Risques politiques, économiques et juridiques
Le retour de l’écotaxe suscite néanmoins des inquiétudes, notamment économiques et politiques. En septembre dernier, l’Union des entreprises de transport et de logistique (TLF) avait mis en garde contre les conséquences « graves » de cette taxe, qui pourrait pénaliser la compétitivité des entreprises françaises, en particulier les TPE et PME du secteur.
Par ailleurs, le droit européen interdit de taxer uniquement les camions étrangers, ce qui limite les options.
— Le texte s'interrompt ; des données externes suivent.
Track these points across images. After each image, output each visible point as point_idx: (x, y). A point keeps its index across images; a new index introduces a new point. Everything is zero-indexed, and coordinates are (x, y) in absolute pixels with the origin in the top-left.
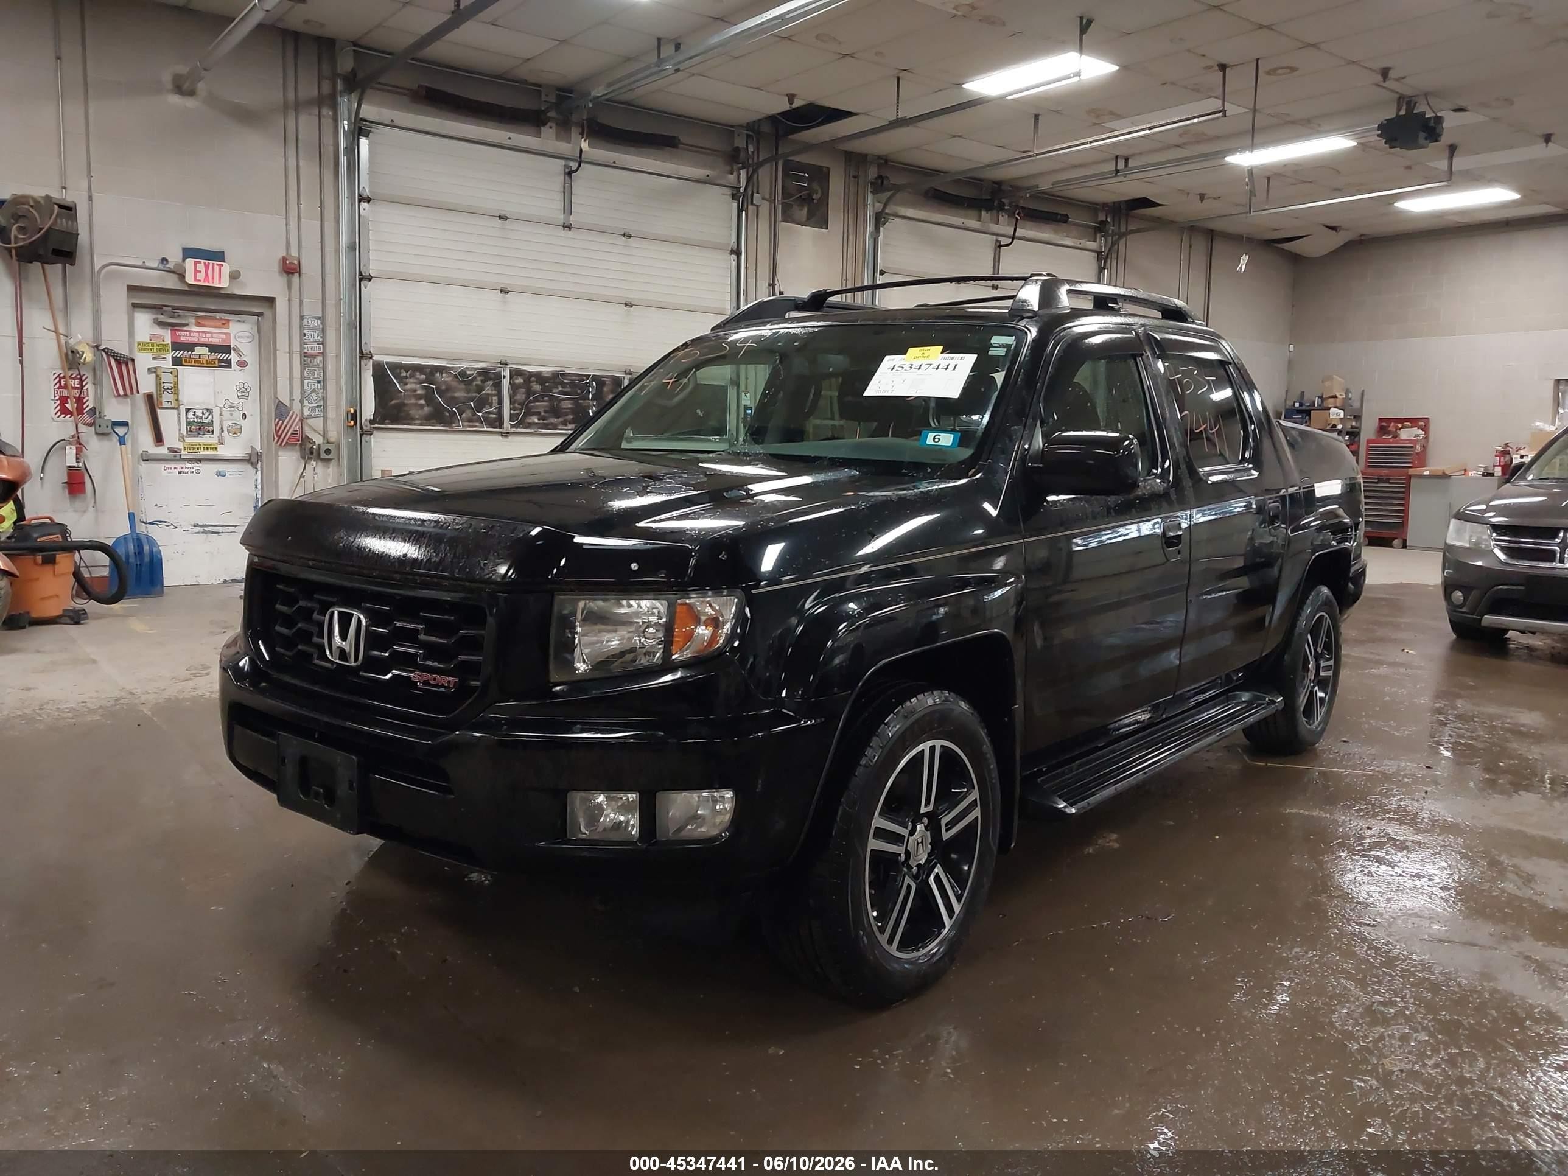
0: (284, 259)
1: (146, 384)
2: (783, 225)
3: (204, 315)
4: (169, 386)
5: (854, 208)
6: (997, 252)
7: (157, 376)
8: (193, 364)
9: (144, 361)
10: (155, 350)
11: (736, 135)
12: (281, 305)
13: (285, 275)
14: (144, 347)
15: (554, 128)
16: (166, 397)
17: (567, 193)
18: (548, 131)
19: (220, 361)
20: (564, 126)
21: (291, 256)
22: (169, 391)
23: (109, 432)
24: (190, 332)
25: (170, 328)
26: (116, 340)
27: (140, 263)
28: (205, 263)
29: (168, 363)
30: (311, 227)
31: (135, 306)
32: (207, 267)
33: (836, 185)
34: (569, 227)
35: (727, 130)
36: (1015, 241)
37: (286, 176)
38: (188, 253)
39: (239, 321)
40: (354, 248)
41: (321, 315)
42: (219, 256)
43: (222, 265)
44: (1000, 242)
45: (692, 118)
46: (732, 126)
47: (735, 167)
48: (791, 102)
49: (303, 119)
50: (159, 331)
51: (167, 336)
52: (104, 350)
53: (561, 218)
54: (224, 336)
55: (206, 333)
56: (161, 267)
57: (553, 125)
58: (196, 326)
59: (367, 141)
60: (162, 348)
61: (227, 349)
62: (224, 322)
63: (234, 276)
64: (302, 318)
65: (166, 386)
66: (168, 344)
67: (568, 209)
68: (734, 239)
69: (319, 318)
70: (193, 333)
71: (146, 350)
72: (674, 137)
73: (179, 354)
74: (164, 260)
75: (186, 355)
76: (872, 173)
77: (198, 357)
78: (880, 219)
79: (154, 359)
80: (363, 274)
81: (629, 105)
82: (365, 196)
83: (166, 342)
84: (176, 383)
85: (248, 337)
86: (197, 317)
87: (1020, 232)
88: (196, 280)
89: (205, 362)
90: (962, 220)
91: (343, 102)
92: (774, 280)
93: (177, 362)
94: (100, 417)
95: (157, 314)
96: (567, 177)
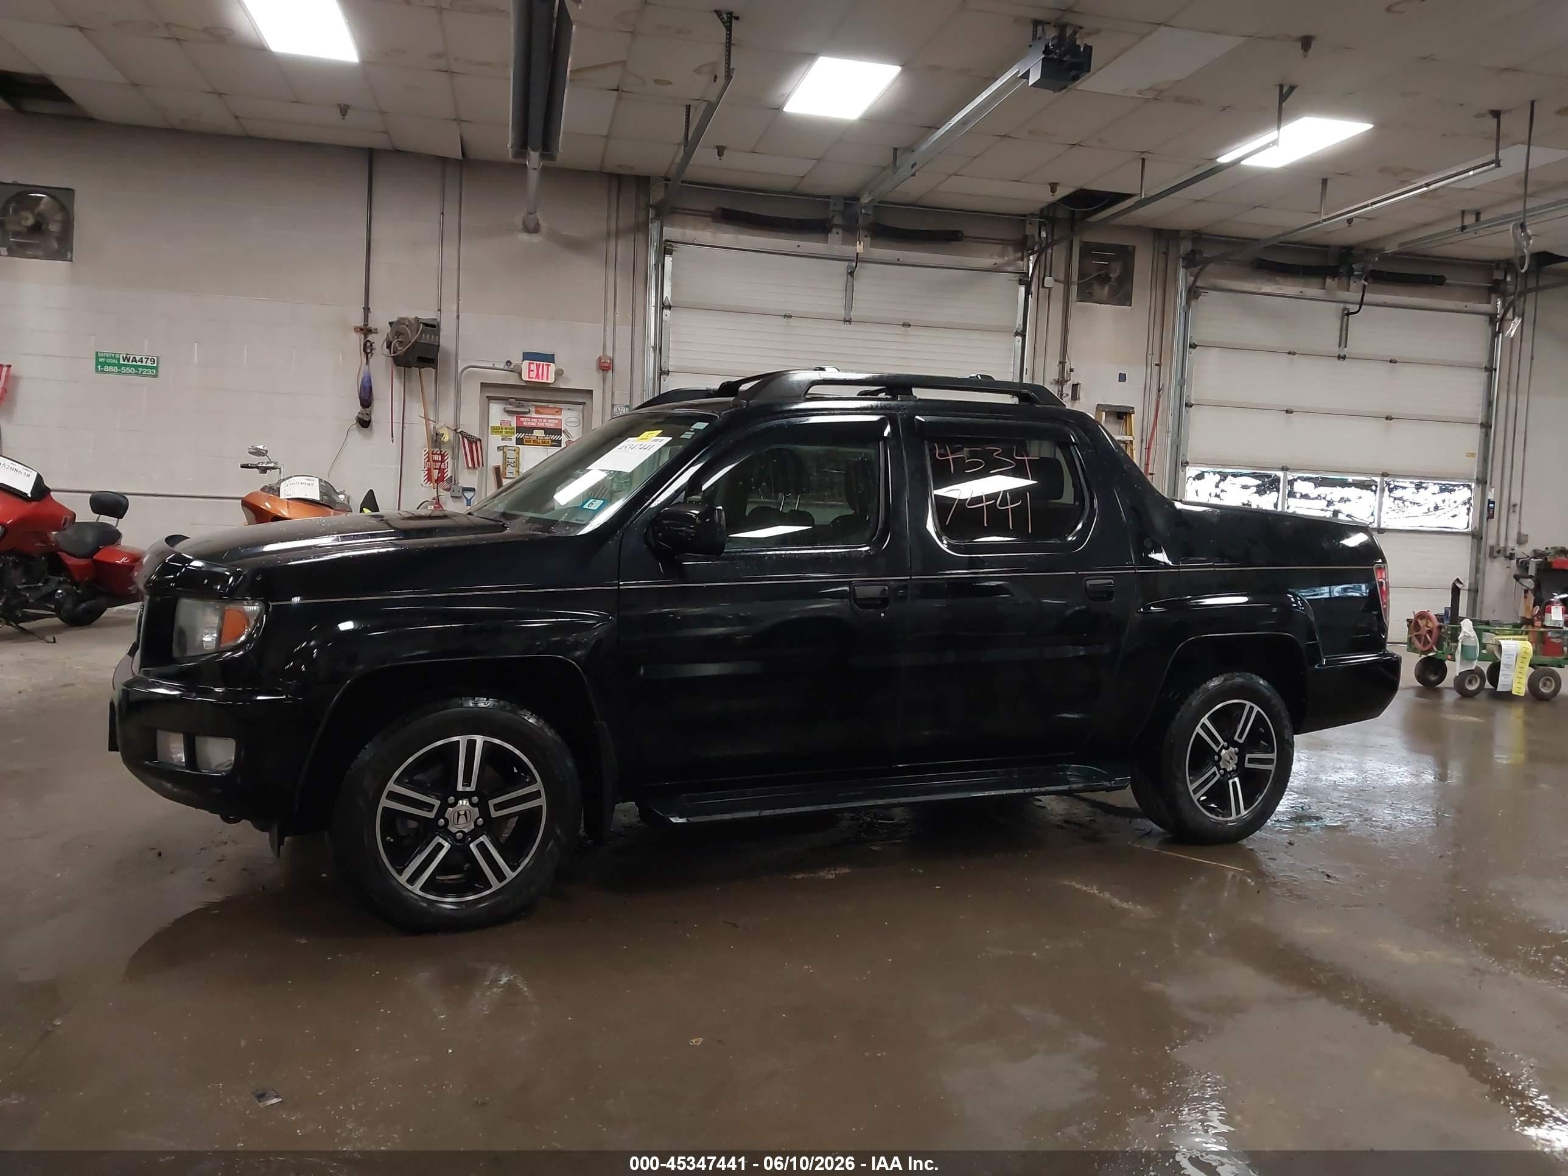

La précédente version de l’écotaxe concernait aussi les transporteurs français, mais cette contrainte juridique complique la mise en place d’une version ciblée.
Une mise en œuvre locale dès 2027 dans la région Grand-Est
Malgré ces obstacles, l’écotaxe fait un retour partiel grâce au projet de loi Climat et Résilience adopté en 2021, qui autorise une taxation locale. La région Grand-Est prévoit de lancer en 2027 un dispositif nommé « R-Pass », ciblant les poids lourds de plus de 3,5 tonnes circulant sur l’autoroute A35, axe majeur du nord au sud de la région.
L’objectif est de limiter le transit des camions étrangers qui empruntent cette route pour éviter l’écotaxe allemande, responsable d’une hausse de 18 % du trafic poids lourds en Alsace depuis fin 2023. Ce dispositif pourrait générer environ 64 millions d’euros par an, dont la moitié provenant du trafic étranger, soit un milliard d’euros sur dix ans, fonds destinés à l’entretien et à la modernisation des infrastructures locales.
Pour répondre aux contraintes européennes, la région envisage d’exonérer ou de subventionner certains acteurs économiques, sans que les modalités précises aient été dévoilées. Une partie des recettes sera également réinvestie pour soutenir l’économie locale.
Cette initiative rencontre déjà l’opposition de l’Union des entreprises de transport et de logistique, qui a exprimé son désaccord envers la mesure.